** Travail demandé **
Reproduisez en entier, sans la moindre modification, le texte sur les confidences du général Clark.
___ Texte cité
On retrouve cette même absence de politique de sécurité nationale dans la fameuse séquence glorifiée par tous les conteurs de complots et dénonciateurs d’un plan global d’hégémonie, à partir des confidences du Général Clark qui furent largement interprétées comme le contraire de ce qu’elles disaient ; avec notamment ce dialogue de Clark rencontrant au Pentagone, autour du 20 septembre 2001, un ancien subordonné affecté à l’état-major général :

« “Général, venez avec moi pour que nous puissions échanger quelques mots”. “Mais j’imagine que vous êtes trop occupé”, dis-je. “Non non, dit-il, nous avons pris la décision que nous allions partir en guerre contre l’Irak”. Je lui répondis : “Partir en guerre contre l’Irak ? Pourquoi ?” Il me dit, “Je ne sais pas. J’imagine qu’ils ne savent pas quoi faire d’autre”. Alors, je lui dis : “Eh bien, ils ont dû trouver quelques informations liant Saddam et al-Qaïda ?” “Non non, dit-il, il n’y a rien de nouveau à cet égard. Ils ont juste pris la décision de partir en guerre contre l’Irak.” Il poursuivit : “J’imagine que c’est parce que nous ne savons pas quoi faire à propos du terrorisme, mais comme nous avons une bonne armée et que nous pouvons faire tomber des gouvernements... J’imagine que si vous avez un marteau comme seul instrument de riposte, tous les problèmes doivent être interprétés comme des clous...” »
______
___ Entrées répertoriées
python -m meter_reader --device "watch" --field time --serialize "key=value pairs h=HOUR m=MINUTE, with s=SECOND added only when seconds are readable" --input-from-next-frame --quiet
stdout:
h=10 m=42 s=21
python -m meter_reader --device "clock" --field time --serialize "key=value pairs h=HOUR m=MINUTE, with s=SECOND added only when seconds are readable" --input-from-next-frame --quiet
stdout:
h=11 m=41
______
___ Entrées répertoriées
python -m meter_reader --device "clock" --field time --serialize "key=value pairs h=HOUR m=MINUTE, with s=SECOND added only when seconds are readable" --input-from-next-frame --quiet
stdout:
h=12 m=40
______
** Résultat obtenu **
On retrouve cette même absence de politique de sécurité nationale dans la fameuse séquence glorifiée par tous les conteurs de complots et dénonciateurs d’un plan global d’hégémonie, à partir des confidences du Général Clark qui furent largement interprétées comme le contraire de ce qu’elles disaient ; avec notamment ce dialogue de Clark rencontrant au Pentagone, autour du 20 septembre 2001, un ancien subordonné affecté à l’état-major général :

« “Général, venez avec moi pour que nous puissions échanger quelques mots”. “Mais j’imagine que vous êtes trop occupé”, dis-je. “Non non, dit-il, nous avons pris la décision que nous allions partir en guerre contre l’Irak”. Je lui répondis : “Partir en guerre contre l’Irak ? Pourquoi ?” Il me dit, “Je ne sais pas. J’imagine qu’ils ne savent pas quoi faire d’autre”. Alors, je lui dis : “Eh bien, ils ont dû trouver quelques informations liant Saddam et al-Qaïda ?” “Non non, dit-il, il n’y a rien de nouveau à cet égard. Ils ont juste pris la décision de partir en guerre contre l’Irak.” Il poursuivit : “J’imagine que c’est parce que nous ne savons pas quoi faire à propos du terrorisme, mais comme nous avons une bonne armée et que nous pouvons faire tomber des gouvernements... J’imagine que si vous avez un marteau comme seul instrument de riposte, tous les problèmes doivent être interprétés comme des clous...” »